I eventually decided Bacigalupi’s Pump Six and Other Stories was one of the strongest and most-memorable single-author science-fiction story collections I’ve read in the past several years. If The Windup Girl didn’t quite live up to my expectations, it’s at least partly because those expectations were high.
But I also think that The Windup Girl would be stronger if it were tightened up a little bit. It’s a good novel as it stands, but it might have been a killer short novel. And although it was not published previously as linked short stories, the density of exposition and the quantity of recapitulations of character relationships and plot points makes it feel almost as if it were originally structured with serial publication in mind.

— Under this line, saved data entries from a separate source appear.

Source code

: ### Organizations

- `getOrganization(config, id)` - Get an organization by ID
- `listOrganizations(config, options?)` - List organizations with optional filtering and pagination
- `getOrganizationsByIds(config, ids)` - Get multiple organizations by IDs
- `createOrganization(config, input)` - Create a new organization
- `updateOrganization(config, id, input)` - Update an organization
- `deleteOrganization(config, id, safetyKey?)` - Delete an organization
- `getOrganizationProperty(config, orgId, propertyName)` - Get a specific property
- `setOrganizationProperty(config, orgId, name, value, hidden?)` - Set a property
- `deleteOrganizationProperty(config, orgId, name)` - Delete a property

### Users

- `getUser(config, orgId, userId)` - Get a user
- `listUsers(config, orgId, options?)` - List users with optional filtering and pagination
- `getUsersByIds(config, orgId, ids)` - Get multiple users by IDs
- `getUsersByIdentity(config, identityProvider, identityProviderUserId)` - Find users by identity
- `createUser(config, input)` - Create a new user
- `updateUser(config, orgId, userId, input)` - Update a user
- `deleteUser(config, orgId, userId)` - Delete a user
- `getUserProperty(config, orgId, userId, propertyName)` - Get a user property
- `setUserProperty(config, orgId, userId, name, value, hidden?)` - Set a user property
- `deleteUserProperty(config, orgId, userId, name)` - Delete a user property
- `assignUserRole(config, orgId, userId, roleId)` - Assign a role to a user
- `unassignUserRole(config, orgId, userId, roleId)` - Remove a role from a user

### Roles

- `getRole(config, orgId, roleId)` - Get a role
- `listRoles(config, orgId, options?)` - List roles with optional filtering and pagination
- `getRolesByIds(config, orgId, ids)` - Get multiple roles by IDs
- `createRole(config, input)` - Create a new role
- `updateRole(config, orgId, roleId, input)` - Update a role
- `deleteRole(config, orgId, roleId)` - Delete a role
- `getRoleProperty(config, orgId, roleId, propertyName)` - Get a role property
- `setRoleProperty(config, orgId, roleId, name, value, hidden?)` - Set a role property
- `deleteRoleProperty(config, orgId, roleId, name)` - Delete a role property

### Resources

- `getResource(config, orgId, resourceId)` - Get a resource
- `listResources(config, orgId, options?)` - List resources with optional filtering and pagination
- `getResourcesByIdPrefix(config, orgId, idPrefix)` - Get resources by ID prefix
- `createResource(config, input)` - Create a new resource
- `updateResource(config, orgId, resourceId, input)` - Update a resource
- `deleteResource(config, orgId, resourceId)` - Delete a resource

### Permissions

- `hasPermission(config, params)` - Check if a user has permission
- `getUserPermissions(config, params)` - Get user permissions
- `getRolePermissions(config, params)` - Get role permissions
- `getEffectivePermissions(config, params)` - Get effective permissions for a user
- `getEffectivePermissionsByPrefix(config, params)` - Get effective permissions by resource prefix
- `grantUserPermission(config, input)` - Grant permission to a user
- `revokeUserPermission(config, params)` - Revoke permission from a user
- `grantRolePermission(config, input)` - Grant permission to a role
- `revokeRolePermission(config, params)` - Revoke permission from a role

The Windup Girl returns to the post-global warming, post-fossil fuel world of “The Calorie Man” and “Yellow Card Man,” two of the strongest stories from Pump Six and Other Stories. Part of my problem with The Windup Girl‘s quantity of exposition stems from my previous familiarity with Bacigalupi’s milieu, but part of it is legit — after the first few times, mentioning the power source of an item whenever it is referenced is overkill, as if a contemporary naturalistic novelist referred to “internal combustion engine cars.”
This is a shame, because for me it somewhat overshadowed The Windup Girl‘s many virtues, like the vividly imagined future Thailand, the slow-boiling twisty plot, vivid characters, and the white-hot core of environmental rage that fuels the book.
needs more demons? needs just a little more focus.